I have gone into safe mod without drivers and was never able to adjust the brightness. That is why I assume it is a software problem other than hardware.

Edit:I'm going to be switching to a Zorin operating system. I'll see if I could change the brightness on there.


----------



## lewmur (Sep 11, 2006)

FLUDD said:


> I have gone into safe mod without drivers and was never able to adjust the brightness. That is why I assume it is a software problem other than hardware.
> 
> Edit:I'm going to be switching to a Zorin operating system. I'll see if I could change the brightness on there.


What safe mode? Safe mode is a Windows thing. 
Have you tried what I suggested by trying the keyboard at the boot menu? If you can't adjust the brightness there, then it MUST be hardware.

BTW, Zorin is just Ubuntu with stuff added on top to make it LOOK more like Windows. It is functionally the same as Ubuntu at the hardware level. Going to a much earliar or later version of Ubuntu, which would bring into play different Linux kernel versions, would make more sense. Afterall, the "drivers" are in the kernel.


----------



## FLUDD (Apr 5, 2012)

When I had Windows and all the drivers, I wasn't able to adjust the brightness is safe mode.

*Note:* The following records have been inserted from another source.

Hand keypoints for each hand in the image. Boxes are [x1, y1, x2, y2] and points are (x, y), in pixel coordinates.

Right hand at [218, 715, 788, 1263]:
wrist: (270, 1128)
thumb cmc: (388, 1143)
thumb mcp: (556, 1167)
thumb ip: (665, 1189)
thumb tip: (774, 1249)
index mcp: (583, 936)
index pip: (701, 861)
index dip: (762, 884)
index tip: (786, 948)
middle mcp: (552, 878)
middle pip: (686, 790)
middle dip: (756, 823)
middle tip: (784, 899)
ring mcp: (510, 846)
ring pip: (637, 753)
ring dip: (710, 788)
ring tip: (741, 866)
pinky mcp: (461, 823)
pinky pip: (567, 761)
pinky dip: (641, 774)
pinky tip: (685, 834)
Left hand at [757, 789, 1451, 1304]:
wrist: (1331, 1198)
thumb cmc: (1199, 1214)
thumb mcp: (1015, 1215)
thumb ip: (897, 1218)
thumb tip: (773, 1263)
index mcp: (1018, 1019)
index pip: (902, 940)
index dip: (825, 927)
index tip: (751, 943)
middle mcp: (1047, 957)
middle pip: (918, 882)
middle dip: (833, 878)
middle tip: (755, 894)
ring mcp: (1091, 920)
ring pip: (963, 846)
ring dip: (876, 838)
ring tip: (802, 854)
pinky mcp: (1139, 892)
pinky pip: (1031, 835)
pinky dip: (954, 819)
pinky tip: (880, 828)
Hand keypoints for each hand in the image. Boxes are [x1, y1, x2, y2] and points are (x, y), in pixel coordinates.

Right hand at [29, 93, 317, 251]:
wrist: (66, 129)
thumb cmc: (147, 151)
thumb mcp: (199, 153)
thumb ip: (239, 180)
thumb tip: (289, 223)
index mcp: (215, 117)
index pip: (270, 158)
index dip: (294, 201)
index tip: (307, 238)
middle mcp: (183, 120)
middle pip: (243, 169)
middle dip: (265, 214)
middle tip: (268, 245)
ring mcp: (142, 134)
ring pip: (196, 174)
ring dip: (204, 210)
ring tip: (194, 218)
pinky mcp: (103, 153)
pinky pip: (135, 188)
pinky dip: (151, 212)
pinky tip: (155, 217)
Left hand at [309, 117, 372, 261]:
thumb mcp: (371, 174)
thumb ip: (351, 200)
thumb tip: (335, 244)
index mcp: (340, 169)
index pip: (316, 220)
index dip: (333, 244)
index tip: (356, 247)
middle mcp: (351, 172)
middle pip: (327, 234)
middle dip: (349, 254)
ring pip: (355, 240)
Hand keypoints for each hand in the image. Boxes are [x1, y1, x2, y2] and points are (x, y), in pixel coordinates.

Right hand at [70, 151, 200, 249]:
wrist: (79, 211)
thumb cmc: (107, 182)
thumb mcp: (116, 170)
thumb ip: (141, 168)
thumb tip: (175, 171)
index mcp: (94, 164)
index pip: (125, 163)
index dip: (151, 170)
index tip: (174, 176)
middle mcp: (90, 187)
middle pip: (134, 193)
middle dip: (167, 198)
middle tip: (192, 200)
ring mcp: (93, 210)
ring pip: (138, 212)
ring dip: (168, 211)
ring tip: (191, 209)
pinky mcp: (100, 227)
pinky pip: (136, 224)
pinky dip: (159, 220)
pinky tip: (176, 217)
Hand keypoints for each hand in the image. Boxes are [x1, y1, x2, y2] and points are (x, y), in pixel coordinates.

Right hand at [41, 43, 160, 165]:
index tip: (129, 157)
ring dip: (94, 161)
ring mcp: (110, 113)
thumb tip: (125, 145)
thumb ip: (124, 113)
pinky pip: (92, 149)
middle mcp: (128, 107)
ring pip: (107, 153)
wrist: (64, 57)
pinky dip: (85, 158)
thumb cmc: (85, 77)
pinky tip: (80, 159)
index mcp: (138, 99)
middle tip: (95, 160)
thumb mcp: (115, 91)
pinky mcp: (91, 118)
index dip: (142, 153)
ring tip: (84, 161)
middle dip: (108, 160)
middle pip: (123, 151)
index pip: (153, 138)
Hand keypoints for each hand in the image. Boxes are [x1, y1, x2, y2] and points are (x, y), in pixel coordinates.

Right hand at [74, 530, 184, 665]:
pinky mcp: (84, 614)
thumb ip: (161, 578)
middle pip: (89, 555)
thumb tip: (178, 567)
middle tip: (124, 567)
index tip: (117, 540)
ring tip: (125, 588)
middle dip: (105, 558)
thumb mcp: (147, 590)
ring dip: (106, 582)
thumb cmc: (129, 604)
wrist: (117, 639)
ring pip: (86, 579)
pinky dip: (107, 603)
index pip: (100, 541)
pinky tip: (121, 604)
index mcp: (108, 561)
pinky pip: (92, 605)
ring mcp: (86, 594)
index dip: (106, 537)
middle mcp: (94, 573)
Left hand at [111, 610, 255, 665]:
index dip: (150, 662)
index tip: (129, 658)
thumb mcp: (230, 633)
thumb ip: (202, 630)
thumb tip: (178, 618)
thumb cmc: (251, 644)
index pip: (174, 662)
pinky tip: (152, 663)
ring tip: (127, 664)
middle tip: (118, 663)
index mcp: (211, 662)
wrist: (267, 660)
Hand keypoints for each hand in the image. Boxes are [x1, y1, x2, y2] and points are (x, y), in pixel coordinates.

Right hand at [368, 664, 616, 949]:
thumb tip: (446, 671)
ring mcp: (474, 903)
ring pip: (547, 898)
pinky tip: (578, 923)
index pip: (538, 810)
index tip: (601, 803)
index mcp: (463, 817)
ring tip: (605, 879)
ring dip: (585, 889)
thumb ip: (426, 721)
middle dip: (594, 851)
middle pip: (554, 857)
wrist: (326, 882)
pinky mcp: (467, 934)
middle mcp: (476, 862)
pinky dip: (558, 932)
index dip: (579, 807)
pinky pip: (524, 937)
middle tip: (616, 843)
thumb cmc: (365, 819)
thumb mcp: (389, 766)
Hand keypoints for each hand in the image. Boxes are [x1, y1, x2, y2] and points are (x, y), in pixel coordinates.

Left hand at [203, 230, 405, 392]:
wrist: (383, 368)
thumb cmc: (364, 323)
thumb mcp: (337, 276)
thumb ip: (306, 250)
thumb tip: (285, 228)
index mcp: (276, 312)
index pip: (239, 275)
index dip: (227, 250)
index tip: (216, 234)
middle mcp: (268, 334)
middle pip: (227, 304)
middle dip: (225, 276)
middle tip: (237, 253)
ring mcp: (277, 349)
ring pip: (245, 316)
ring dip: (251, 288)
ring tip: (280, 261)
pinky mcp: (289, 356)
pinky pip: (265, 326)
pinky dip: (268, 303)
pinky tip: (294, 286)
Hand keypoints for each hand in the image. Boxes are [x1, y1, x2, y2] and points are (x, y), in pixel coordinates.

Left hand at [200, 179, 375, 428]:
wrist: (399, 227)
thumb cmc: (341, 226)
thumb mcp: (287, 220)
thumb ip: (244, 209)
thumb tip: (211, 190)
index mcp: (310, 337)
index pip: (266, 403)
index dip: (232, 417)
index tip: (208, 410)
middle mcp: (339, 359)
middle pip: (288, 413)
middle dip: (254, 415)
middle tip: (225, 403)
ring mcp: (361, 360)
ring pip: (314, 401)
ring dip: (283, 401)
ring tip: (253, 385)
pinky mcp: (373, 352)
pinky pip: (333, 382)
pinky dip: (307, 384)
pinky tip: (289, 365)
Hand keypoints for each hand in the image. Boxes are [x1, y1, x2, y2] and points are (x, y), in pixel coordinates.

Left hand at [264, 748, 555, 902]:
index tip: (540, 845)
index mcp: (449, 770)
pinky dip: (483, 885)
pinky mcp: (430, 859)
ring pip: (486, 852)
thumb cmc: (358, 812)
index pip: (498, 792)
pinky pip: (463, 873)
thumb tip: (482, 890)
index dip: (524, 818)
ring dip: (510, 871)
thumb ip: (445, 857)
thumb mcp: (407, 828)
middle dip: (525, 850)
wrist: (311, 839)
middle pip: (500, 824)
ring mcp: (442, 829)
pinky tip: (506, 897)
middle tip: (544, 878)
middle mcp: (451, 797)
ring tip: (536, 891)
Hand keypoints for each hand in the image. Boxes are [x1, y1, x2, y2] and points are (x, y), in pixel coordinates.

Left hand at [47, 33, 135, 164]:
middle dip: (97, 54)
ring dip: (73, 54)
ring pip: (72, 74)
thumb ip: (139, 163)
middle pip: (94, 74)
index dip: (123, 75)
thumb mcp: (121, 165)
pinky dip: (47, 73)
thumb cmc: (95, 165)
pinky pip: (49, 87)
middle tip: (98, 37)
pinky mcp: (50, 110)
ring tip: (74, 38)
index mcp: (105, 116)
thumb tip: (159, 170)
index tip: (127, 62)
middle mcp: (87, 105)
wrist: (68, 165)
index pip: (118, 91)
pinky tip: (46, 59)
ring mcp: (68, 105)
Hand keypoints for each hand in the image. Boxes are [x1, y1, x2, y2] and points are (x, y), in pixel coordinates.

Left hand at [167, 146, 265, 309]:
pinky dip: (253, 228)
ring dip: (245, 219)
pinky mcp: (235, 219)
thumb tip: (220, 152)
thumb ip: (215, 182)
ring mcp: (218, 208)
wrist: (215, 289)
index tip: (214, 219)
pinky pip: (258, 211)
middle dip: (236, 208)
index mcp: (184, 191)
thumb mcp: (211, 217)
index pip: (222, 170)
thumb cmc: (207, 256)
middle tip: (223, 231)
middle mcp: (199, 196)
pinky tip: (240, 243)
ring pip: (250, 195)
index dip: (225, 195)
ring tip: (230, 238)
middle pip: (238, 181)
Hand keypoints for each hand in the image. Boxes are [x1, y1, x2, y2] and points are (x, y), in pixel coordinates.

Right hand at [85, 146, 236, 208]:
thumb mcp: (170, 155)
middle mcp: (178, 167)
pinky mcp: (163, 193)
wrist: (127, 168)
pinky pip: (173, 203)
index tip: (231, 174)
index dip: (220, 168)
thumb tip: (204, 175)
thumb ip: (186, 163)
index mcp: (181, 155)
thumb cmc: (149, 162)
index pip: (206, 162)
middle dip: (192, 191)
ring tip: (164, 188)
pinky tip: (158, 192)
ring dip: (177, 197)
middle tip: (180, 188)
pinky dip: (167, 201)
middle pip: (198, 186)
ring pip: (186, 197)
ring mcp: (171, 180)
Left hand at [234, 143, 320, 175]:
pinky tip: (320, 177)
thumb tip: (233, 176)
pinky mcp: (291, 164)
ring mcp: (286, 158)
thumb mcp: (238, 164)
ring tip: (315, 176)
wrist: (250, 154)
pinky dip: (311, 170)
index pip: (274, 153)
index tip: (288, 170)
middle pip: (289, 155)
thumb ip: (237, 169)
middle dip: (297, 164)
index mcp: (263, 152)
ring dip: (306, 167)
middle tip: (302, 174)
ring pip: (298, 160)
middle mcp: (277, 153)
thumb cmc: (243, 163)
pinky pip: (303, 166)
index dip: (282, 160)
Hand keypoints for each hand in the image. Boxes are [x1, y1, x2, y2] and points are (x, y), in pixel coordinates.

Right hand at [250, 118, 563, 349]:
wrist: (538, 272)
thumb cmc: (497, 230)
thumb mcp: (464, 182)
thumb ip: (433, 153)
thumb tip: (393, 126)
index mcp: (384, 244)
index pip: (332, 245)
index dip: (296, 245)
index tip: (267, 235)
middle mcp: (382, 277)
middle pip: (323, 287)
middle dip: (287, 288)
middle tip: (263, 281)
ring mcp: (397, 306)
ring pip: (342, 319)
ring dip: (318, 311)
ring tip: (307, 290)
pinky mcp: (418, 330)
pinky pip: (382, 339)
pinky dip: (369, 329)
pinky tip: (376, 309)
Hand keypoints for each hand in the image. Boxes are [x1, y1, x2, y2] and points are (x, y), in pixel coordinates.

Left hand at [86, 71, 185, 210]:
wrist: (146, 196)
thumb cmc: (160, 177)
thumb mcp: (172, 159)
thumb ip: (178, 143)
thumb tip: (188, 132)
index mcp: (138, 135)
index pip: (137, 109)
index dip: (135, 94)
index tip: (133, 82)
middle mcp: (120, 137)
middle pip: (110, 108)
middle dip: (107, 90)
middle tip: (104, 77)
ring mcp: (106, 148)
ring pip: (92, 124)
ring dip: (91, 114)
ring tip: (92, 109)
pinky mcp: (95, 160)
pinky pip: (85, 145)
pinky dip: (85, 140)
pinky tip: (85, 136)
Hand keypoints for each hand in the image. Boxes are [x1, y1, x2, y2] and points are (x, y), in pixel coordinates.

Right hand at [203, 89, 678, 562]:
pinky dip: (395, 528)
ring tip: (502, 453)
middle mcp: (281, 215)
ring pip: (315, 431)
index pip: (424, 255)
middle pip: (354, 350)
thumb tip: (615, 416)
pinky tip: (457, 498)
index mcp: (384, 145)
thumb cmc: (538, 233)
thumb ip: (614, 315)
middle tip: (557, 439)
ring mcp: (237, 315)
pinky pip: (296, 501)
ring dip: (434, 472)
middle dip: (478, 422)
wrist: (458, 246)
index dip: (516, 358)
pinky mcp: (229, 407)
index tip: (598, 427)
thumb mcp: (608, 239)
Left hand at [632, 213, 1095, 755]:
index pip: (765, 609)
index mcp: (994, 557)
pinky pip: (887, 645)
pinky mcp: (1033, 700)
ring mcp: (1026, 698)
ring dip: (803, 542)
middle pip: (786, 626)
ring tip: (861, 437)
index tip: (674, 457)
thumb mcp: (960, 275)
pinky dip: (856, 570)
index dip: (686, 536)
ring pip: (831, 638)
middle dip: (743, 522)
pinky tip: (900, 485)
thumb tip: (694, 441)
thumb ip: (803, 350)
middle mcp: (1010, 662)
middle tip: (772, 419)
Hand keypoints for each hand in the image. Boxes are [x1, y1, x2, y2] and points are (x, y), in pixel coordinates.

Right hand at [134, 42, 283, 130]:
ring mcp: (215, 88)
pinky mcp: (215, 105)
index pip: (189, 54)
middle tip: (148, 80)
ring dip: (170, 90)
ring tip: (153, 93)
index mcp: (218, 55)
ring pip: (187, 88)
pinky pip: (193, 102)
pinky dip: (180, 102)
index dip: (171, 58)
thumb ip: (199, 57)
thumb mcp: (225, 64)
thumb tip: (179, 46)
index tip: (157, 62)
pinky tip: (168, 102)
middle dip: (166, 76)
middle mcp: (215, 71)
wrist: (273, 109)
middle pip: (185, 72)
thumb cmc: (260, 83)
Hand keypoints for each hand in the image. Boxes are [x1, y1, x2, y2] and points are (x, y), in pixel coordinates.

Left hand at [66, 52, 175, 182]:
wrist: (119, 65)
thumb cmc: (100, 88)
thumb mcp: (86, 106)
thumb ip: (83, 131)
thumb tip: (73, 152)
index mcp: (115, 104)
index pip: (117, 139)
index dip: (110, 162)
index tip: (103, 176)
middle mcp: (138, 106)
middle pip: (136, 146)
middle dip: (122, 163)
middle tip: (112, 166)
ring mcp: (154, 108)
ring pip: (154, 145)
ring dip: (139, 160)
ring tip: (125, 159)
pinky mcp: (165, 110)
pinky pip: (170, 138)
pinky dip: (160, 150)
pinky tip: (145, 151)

In the boot menu? I'll try.

I'm getting Zorin because regular Ubuntu is way too confusing for me. It took me a hour to figure out how to install a game that would take me five minutes on Windows 7. 
Edit: I tried and the screen is the same.


----------



## DaveBurnett (Nov 11, 2002)

You must remember there are two ways of adjusting the screen brighness.

1) Is software controlled through the video driver (whatever that be)

2) Is hardware where you actually "fiddle the knobs" on the screen or press the keys on the keyboard.


----------